§ SUPPLIED RECORDS:
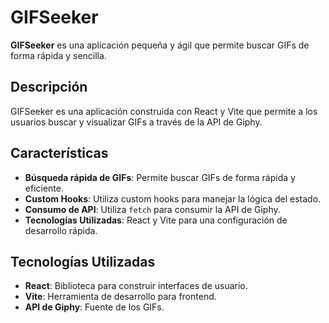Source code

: # GIFSeeker

**GIFSeeker** es una aplicación pequeña y ágil que permite buscar GIFs de forma rápida y sencilla.

## Descripción

GIFSeeker es una aplicación construida con React y Vite que permite a los usuarios buscar y visualizar GIFs a través de la API de Giphy. 

## Características

- **Búsqueda rápida de GIFs**: Permite buscar GIFs de forma rápida y eficiente.
- **Custom Hooks**: Utiliza custom hooks para manejar la lógica del estado.
- **Consumo de API**: Utiliza `fetch` para consumir la API de Giphy.
- **Tecnologías Utilizadas**: React y Vite para una configuración de desarrollo rápida.

## Tecnologías Utilizadas

- **React**: Biblioteca para construir interfaces de usuario.
- **Vite**: Herramienta de desarrollo para frontend.
- **API de Giphy**: Fuente de los GIFs.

§ TASK STATEMENT:
Copy the entries word for word, starting with the line that contains "- **React**: Biblioteca" and going on through the end of the entries.

§ EXPECTED ANSWER:
- **React**: Biblioteca para construir interfaces de usuario.
- **Vite**: Herramienta de desarrollo para frontend.
- **API de Giphy**: Fuente de los GIFs.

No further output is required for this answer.